Monday, July 25, 2016

NSA and CIA Hacked Enrique Peña Nieto before the 2012 Election

Part of the frenzied discussion about the possibility that Russia hacked the DNC includes claims that the US would never do something so dastardly.

Except that the Foreign Government Section 702 Certificate makes it clear the NSA is authorized to spy on foreign based political organizations even within the US (and would have far more liberty under EO 12333). Among the parties specifically authorized for targeting in 2010 was Pakistan’s People Party.

Indeed, the Snowden documents have an even better example of us spying in advance of an election — when, in June 2012, NSA targeted the texts between Enrique Peña Nieto and nine of his closest associates.

The NSA’s intelligence agents in Texas must have been asking themselves such questions when they authorized an unusual type of operation known as structural surveillance. For two weeks in the early summer of 2012, the NSA unit responsible for monitoring the Mexican government analyzed data that included the cell phone communications of Peña Nieto and “nine of his close associates,” as an internal presentation from June 2012 shows. Analysts used software to connect this data into a network, shown in a graphic that resembles a swarm of bees. The software then filtered out Peña Nieto’s most relevant contacts and entered them into a databank called “DishFire.” From then on, these individuals’ cell phones were singled out for surveillance.

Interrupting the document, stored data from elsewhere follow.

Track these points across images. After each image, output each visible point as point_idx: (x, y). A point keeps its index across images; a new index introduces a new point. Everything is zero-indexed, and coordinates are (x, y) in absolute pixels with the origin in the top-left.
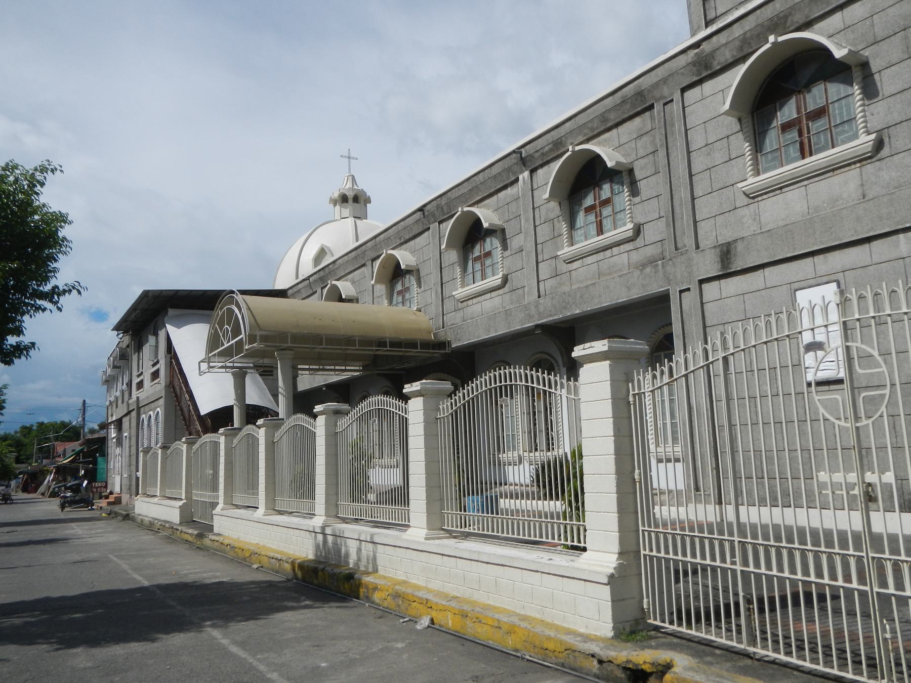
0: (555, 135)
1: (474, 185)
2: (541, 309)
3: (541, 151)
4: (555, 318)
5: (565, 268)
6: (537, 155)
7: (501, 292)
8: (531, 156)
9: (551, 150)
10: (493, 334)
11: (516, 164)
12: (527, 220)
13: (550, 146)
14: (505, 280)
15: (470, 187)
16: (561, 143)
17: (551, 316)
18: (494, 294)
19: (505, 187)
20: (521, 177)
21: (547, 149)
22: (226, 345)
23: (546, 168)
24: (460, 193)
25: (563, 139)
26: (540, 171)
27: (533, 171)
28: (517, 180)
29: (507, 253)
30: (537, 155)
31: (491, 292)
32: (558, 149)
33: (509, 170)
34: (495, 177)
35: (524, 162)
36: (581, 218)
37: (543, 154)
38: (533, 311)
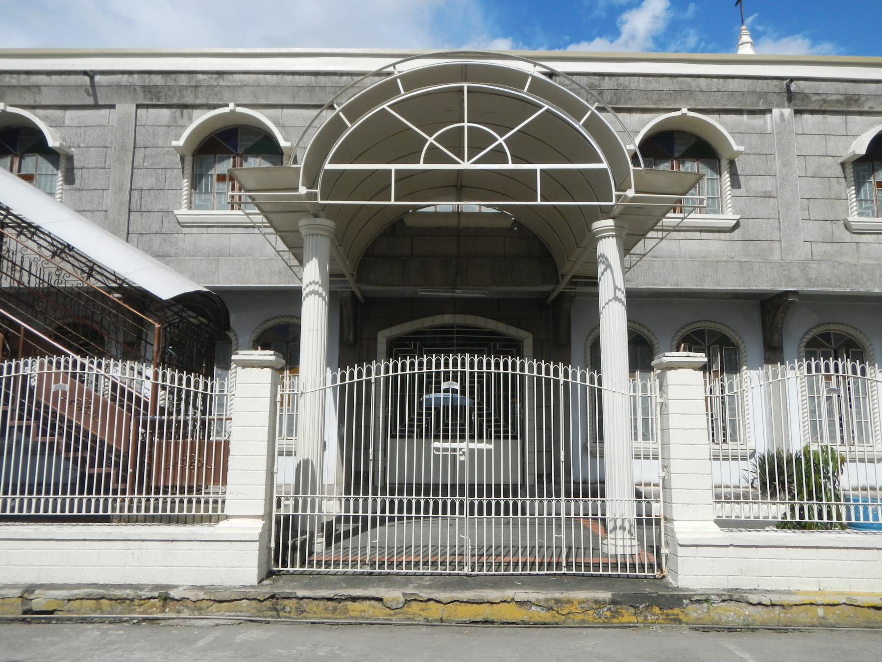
0: (852, 89)
1: (685, 87)
2: (813, 274)
3: (824, 97)
4: (837, 289)
5: (848, 236)
6: (814, 98)
7: (723, 236)
8: (805, 96)
9: (838, 101)
10: (708, 285)
11: (779, 94)
12: (785, 164)
13: (839, 97)
14: (737, 226)
15: (677, 88)
16: (857, 101)
17: (831, 286)
18: (705, 235)
19: (739, 112)
20: (776, 111)
21: (833, 97)
22: (466, 165)
23: (819, 117)
24: (650, 87)
25: (863, 98)
26: (807, 117)
27: (797, 112)
28: (770, 111)
29: (737, 192)
30: (814, 98)
31: (701, 231)
32: (849, 104)
33: (763, 95)
34: (732, 93)
35: (790, 96)
36: (869, 189)
37: (825, 101)
38: (796, 273)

According to the internal documents, this led to the agency intercepting 85,489 text messages, some sent by Peña Nieto himself and some by his associates. This technology “might find a needle in a haystack,” the analysts noted, adding that it could do so “in a repeatable and efficient way.”

This would have been in the weeks leading up to the election on July 1.

There is one difference: We don’t know what our spooks did with the information gleaned 85,489 texts kept from candidate EPN (it was a close election, and I presume we preferred EPN to Andrés Manuel López Obrador). NSA and CIA (with which NSA partnered on this hack) certainly did not release any information we know of from those texts. A more interesting question, in this case, is whether the US used anything from those texts to reassure ourselves — or ensure — that EPN’s campaign promises to change Mexico’s level of cooperation in the war on drugs (which of course also means spying) would change once he won the election, as they did.

None of this excuses Russia if it hacked the DNC. But it does provide a very concrete example where the US hacked the most intimate network of a person running for office — and of an ally, no less.

Spies steal information, even from political candidates. Including American spies.